* **Directions**: Where a record contains a picture, omit the picture and repeat the rest exactly.

━━━━━━━━━━━━━━━━━━━━

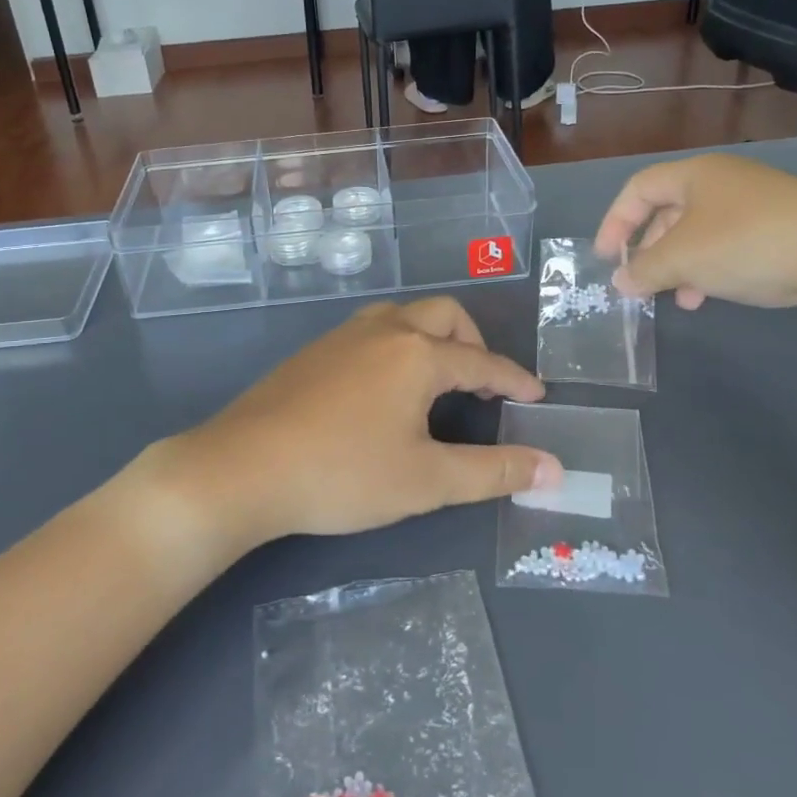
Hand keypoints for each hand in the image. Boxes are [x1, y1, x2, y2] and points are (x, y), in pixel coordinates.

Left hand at [153, 299, 556, 551]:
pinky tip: (384, 387)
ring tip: (438, 379)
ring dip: (431, 338)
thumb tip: (554, 468)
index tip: (537, 396)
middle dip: (473, 343)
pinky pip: (370, 333)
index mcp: (416, 354)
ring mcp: (341, 336)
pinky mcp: (312, 352)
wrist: (242, 468)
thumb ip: (494, 471)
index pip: (481, 361)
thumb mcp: (426, 480)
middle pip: (442, 316)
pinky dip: (397, 347)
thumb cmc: (342, 474)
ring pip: (402, 317)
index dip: (514, 380)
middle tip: (484, 383)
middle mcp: (382, 330)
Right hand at [594, 154, 796, 331]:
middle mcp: (725, 181)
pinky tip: (712, 295)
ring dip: (680, 266)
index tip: (606, 258)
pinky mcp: (784, 228)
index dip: (615, 222)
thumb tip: (621, 281)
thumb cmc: (747, 245)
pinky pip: (730, 245)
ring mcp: (758, 204)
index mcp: (697, 174)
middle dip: (650, 250)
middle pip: (669, 211)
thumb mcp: (682, 259)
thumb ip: (643, 270)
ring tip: (679, 299)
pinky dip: (711, 268)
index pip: (638, 189)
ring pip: (700, 233)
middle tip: (640, 282)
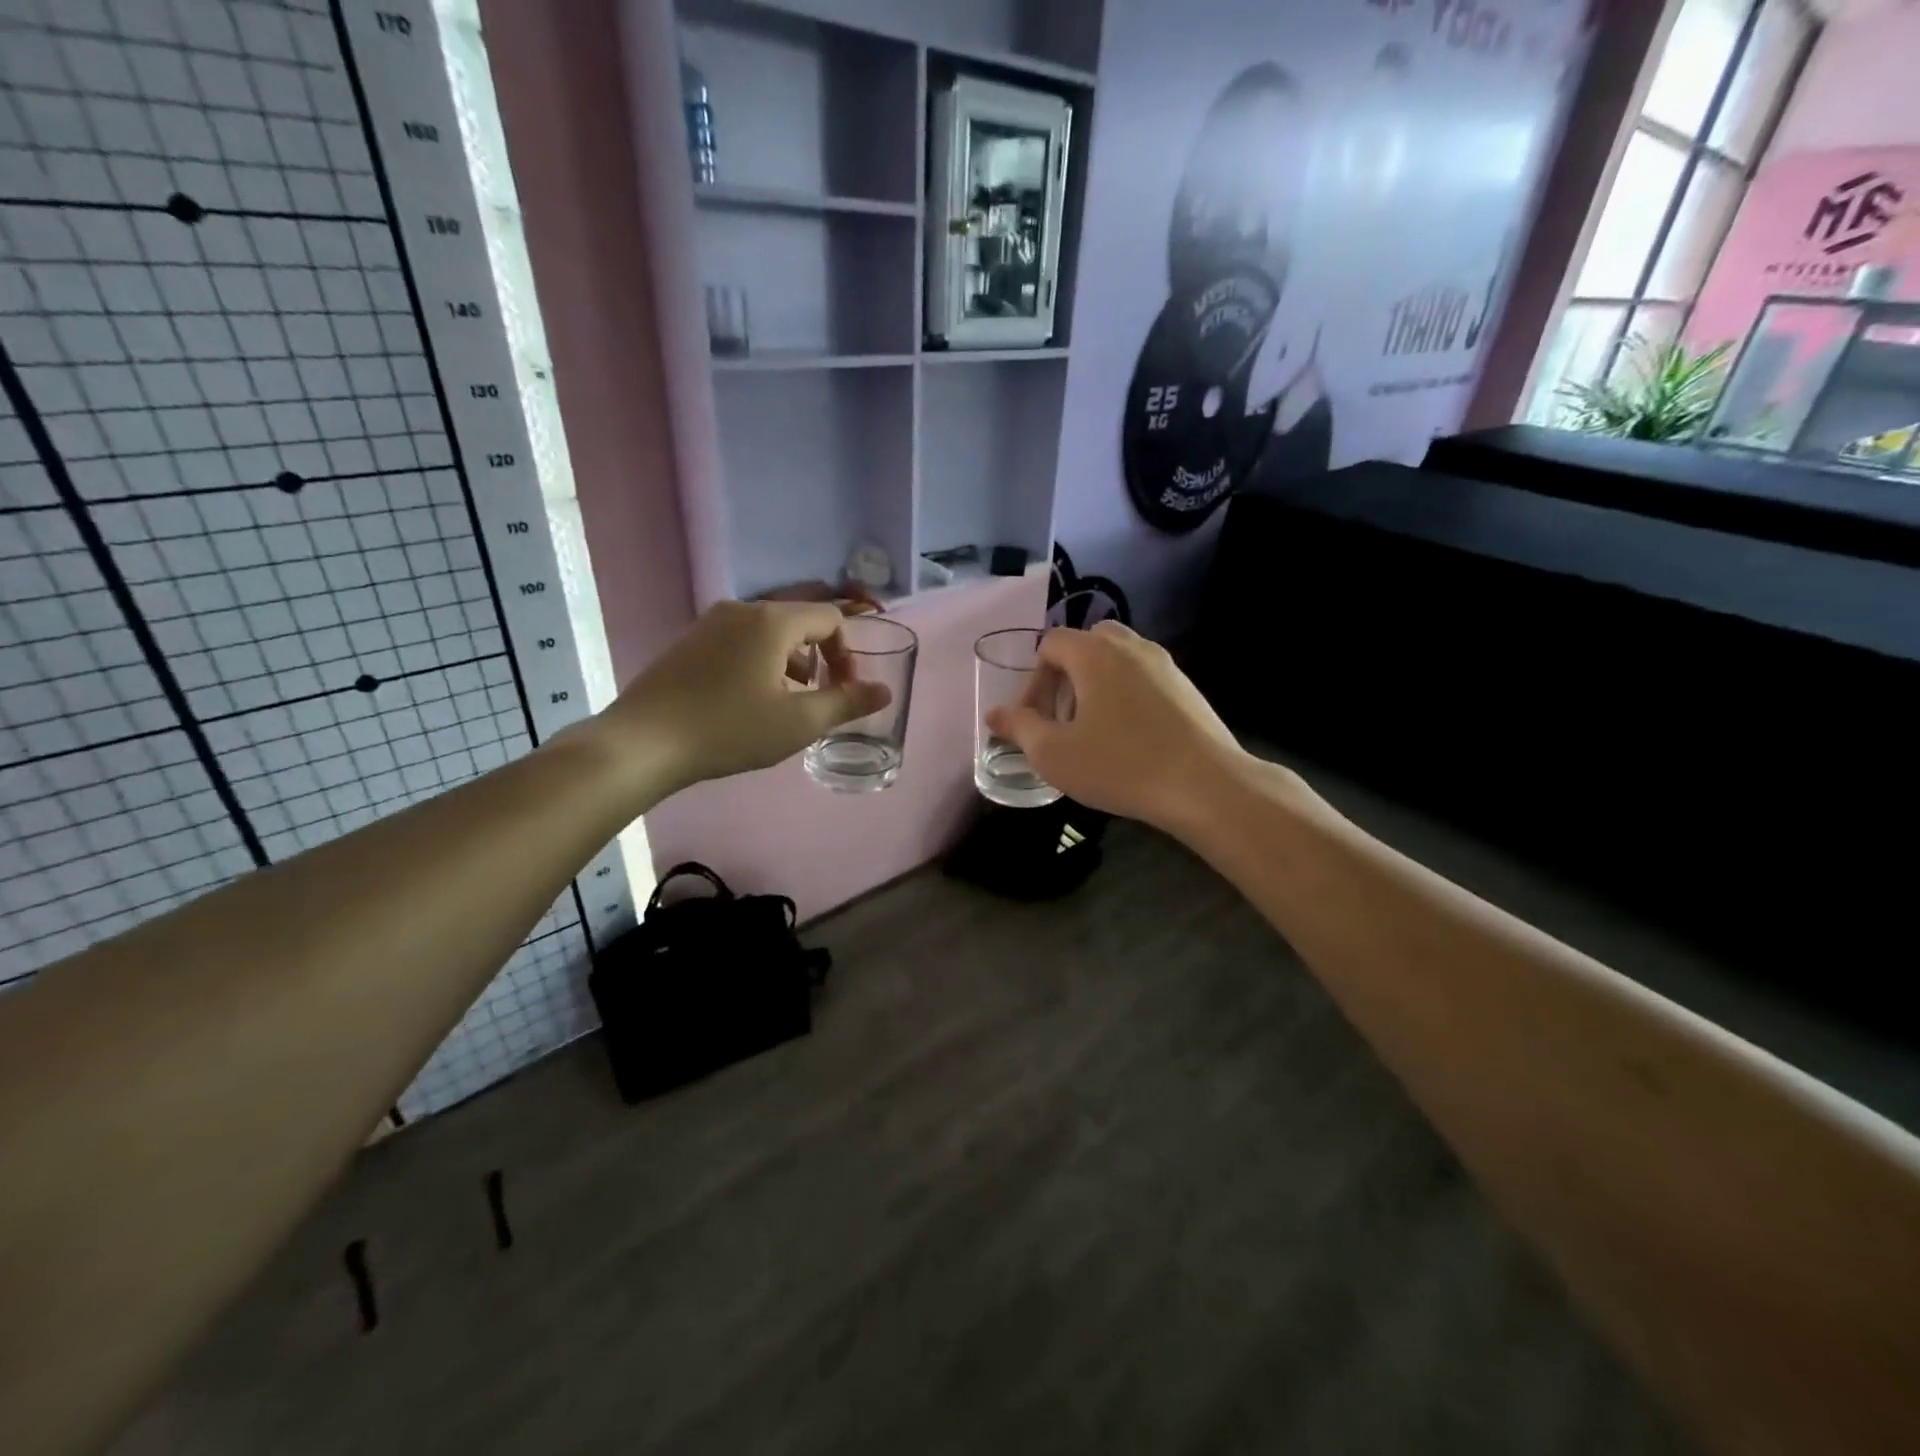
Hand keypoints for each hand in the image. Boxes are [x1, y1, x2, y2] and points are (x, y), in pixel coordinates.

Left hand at [588, 600, 890, 802]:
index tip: (844, 690)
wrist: (643, 743)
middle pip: (798, 622)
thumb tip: (884, 691)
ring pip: (767, 633)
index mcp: (773, 621)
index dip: (847, 653)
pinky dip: (758, 663)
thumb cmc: (729, 730)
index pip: (830, 618)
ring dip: (789, 663)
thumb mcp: (799, 722)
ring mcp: (709, 624)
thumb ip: (847, 703)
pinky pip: (738, 642)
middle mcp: (741, 610)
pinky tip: (746, 702)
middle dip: (819, 658)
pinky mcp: (688, 642)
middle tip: (818, 698)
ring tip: (784, 704)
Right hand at [985, 622, 1246, 831]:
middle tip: (1062, 718)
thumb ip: (1019, 728)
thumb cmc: (1119, 765)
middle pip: (1086, 644)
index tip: (1034, 720)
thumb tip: (994, 715)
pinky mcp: (1187, 687)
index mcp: (1094, 653)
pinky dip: (1126, 695)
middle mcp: (1130, 646)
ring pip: (1117, 660)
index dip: (1032, 680)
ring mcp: (1164, 664)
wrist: (1205, 786)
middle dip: (1065, 676)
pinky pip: (1143, 678)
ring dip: (1096, 685)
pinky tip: (1129, 738)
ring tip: (1093, 730)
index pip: (1050, 644)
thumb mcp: (1054, 753)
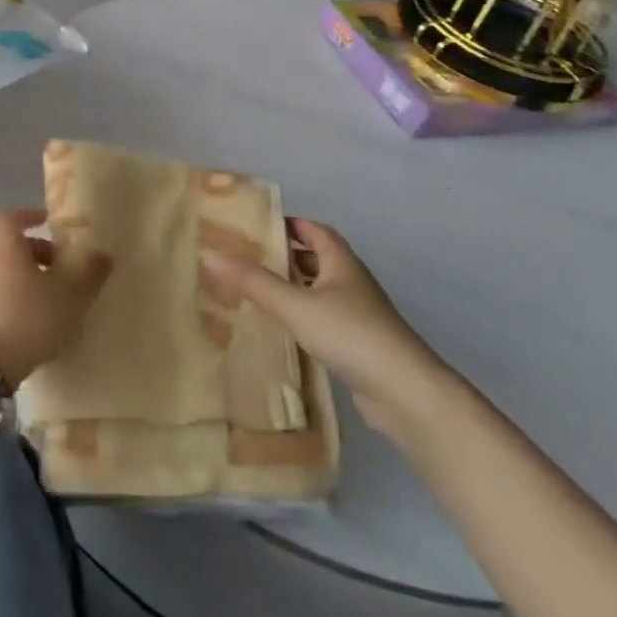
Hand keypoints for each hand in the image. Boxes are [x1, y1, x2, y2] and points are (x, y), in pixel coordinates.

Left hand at [0, 209, 111, 389]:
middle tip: (62, 266)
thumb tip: (104, 254)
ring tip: (52, 297)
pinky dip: (14, 296)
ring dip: (26, 276)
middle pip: (10, 244)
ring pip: (3, 269)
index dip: (33, 217)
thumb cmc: (26, 316)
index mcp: (3, 240)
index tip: (52, 223)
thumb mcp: (69, 295)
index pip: (15, 217)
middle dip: (37, 251)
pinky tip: (33, 320)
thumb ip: (90, 273)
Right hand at [202, 219, 459, 442]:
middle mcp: (352, 281)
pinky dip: (303, 314)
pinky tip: (283, 327)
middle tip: (247, 256)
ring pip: (320, 289)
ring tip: (257, 289)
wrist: (406, 393)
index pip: (314, 229)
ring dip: (294, 285)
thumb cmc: (350, 334)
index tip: (254, 225)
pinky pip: (325, 317)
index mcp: (341, 261)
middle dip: (285, 254)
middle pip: (317, 257)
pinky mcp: (359, 343)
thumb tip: (210, 253)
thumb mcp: (295, 305)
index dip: (287, 223)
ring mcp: (359, 314)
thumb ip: (253, 281)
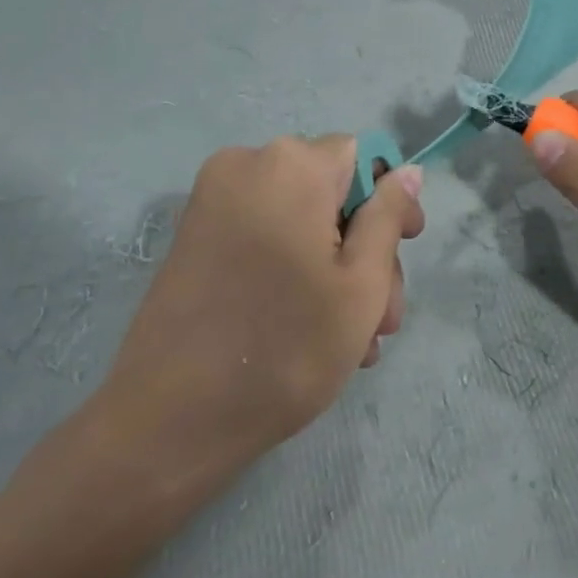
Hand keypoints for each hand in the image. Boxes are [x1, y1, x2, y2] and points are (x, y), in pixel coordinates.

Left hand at [80, 136, 424, 504]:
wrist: (169, 422)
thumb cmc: (286, 348)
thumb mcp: (361, 283)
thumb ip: (388, 217)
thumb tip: (407, 171)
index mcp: (291, 166)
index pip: (362, 156)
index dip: (391, 199)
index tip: (406, 249)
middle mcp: (247, 166)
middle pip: (332, 192)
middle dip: (365, 250)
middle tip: (383, 319)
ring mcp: (214, 202)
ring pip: (301, 220)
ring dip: (334, 270)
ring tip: (354, 341)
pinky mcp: (194, 237)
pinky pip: (266, 236)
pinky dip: (295, 269)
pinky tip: (312, 328)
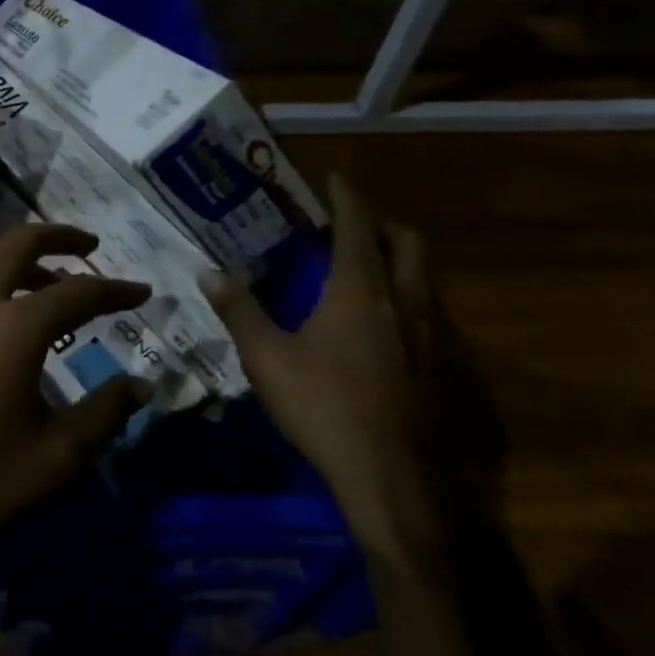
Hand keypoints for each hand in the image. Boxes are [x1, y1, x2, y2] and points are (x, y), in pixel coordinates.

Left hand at [0, 224, 151, 562]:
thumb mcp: (51, 460)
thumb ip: (102, 416)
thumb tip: (141, 385)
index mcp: (13, 327)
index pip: (78, 292)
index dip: (116, 290)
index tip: (144, 292)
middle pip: (18, 244)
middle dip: (58, 237)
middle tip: (89, 246)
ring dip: (26, 266)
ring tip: (56, 290)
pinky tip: (8, 330)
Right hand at [206, 174, 438, 558]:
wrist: (393, 477)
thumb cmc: (323, 407)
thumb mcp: (266, 358)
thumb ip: (239, 310)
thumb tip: (209, 273)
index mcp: (359, 292)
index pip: (358, 228)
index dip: (348, 198)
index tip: (337, 178)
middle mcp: (404, 303)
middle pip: (409, 244)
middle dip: (384, 224)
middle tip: (353, 225)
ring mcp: (433, 337)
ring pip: (424, 279)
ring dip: (399, 261)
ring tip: (366, 269)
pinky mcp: (445, 368)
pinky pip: (429, 313)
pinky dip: (408, 299)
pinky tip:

━━━━━━━━━━━━━━━━━━━━

* **Answer box**:
Hand keypoints for each hand in the image. Boxes are [x1, y1, x2, y2] and points are (x, y), in pixel coordinates.

Left hand at [153, 299, 556, 551]:
pinky tip: (384, 387)
ring tip: (438, 379)
ring dip: (431, 338)
thumb tip: (554, 468)
index tip: (537, 396)
middle dip: (473, 343)
pinky pip: (370, 333)
index mcp: (416, 354)
ring mcp: (341, 336)
pinky mcp: (312, 352)
wrist: (242, 468)
thumb ip: (494, 471)
index pip: (481, 361)
thumb mcp: (426, 480)
middle pip: (442, 316)
pinky dip: (397, 347)
thumb cmc: (342, 474)
ring pip: (402, 317)
index dip: (514, 380)
middle tip: (484, 383)
middle mcp: (382, 330)
Right hand at [594, 154, 796, 331]:
middle mcp: (725, 181)
pinky tip: (712, 295)
ring dip: (680, 266)
index tip: (606, 258)
pinky mcp: (784, 228)
index dip: (615, 222)
thumb tip: (621, 281)
thumb cmc: (747, 245)
pinky pip: (730, 245)
ring mcp: (758, 204)
index mcp: (697, 174)
middle dip: (650, 250)
middle pip: (669, 211)
thumb mcp: (682, 259)
thumb ip: (643, 270)
ring tip: (679, 299)
pinky dip: (711, 268)
index pip: (638, 189)
ring pip: (700, 233)
middle tip: (640, 282)
Hand keypoints for each hand in the image. Boxes are [x1, y1, x2, y2] and points are (x, y), in pixel coordinates.

Left hand at [588, 600, 890, 802]:
index tip: (844, 690)
wrist: (643, 743)
middle pip: (798, 622)
thumb tip: (884, 691)
ring pip: (767, 633)
index mcp: (773, 621)
index dip: (847, 653)
pinky dip: (758, 663)
thumb cmc: (729, 730)
index pip: (830, 618)
ring dip: (789, 663)
thumb mcp: (799, 722)
ring mcp: (709, 624)
thumb ip: (847, 703)
pinky pip: (738, 642)
middle mcp: (741, 610)
pinky tip: (746, 702)
middle dip: (819, 658)
pinky mcp: (688, 642)
middle tip: (818, 698)
ring tip: (784, 704)
Right hand at [985, 622, 1246, 831]:
middle tip: (1062, 718)
thumb ip: (1019, 728)
thumb cmc: (1119, 765)
middle pip: (1086, 644)
index tip: (1034, 720)
thumb tip: (994, 715)
pinky mcp: (1187, 687)
index mcp: (1094, 653)
pinky dip: (1126, 695)
middle mcp: (1130, 646)
ring pip: (1117, 660)
index dip: (1032, 680)
ring mcp: (1164, 664)
wrist: (1205, 786)
middle dip: (1065, 676)
pinky pip: (1143, 678)
ring dip: (1096, 685)
pinky tip: (1129, 738)
ring tip: (1093, 730)
index pip: (1050, 644)
thumb mcp: (1054, 753)
Hand keypoints for each hand in the image. Boxes are [x1, y1, x2, y2] and points are (x, y), in pixel coordinates.

Left hand at [0, 209, 111, 389]:
middle tip: (62, 266)
thumb tip: (104, 254)
ring tip: (52, 297)
pinky dip: (14, 296)
ring dip: (26, 276)
middle pip: (10, 244)
ring pip: (3, 269)
index dip: (33, 217)
thumb cmc: (26, 316)
index mcp: (3, 240)
index tip: (52, 223)
thumb mcp: (69, 295)
index pip: (15, 217)
middle dip: (37, 251)
pinky tip: (33, 320)
thumb ip: (90, 273)
Right hand at [202, 219, 459, 442]:
middle mcp: (352, 281)
pinky dip: (303, 314)
pinky tip: (283, 327)
middle tip: (247, 256)
ring pip: (320, 289)
ring tip: (257, 289)
wrist: (406, 393)
index pip: (314, 229)
ring dip: (294, 285)
thumb cmc: (350, 334)
index tip: (254, 225)
pinky pip: (325, 317)
index mcp: (341, 261)
middle dip: (285, 254)
middle pip: (317, 257)
pinky mcp: (359, 343)
thumb tip: (210, 253)
thumb mcp: (295, 305)
index dip: (287, 223)
ring mcp: (359, 314)
thumb ip: (253, 281)
Hand keypoints for each hand in the image. Boxes are [x1, y1, x2, y2] and points are (x, y), in pixel coordinates.

Left hand at [80, 136, 424, 504]:
wrist: (169, 422)
thumb cmc: (286, 348)
thumb mcp: (361, 283)
thumb ip: (388, 217)
thumb tip: (407, 171)
index mcp: (291, 166)
index pip: (362, 156)
index dip: (391, 199)
index tip: (406, 249)
middle mcp: (247, 166)
middle pip: (332, 192)
middle dip: (365, 250)
middle tip: (383, 319)
ring mcp: (214, 202)
ring pip: (301, 220)
ring dip: (334, 270)
ring tip: (354, 341)
pinky mcp: (194, 237)
pinky pip: (266, 236)
pinky dip: (295, 269)
pinky tip: (312, 328)
Hand keypoints for each hand in the image. Boxes are [x1, y1, x2, y2] and points are (x, y), in pixel coordinates.

Left hand at [0, 224, 151, 562]:
thumb mcp: (51, 460)
thumb ip: (102, 416)
thumb tip: (141, 385)
index mcp: (13, 327)
index pip: (78, 292)
index dip: (116, 290)
index tip: (144, 292)
middle pip: (18, 244)
middle dip: (58, 237)
middle tip: (89, 246)
ring dip: (26, 266)
ring tip: (56, 290)
pinky tip: (8, 330)
Right hand at [206, 174, 438, 558]:
wrist: (393, 477)
thumb cmc: (323, 407)
thumb mcp: (266, 358)
thumb ip: (239, 310)
thumb tip: (209, 273)
index mcp: (359, 292)
index pip: (358, 228)
index dip: (348, 198)
index tip: (337, 178)
middle mcp: (404, 303)
middle pip: (409, 244)
middle dip: (384, 224)
middle tip: (353, 225)
ring mcp: (433, 337)
ring pip: (424, 279)
ring dip: (399, 261)
ring tip: (366, 269)
pinky mcp: (445, 368)
pinky pip: (429, 313)
pinky dip: (408, 299)
pinky tip:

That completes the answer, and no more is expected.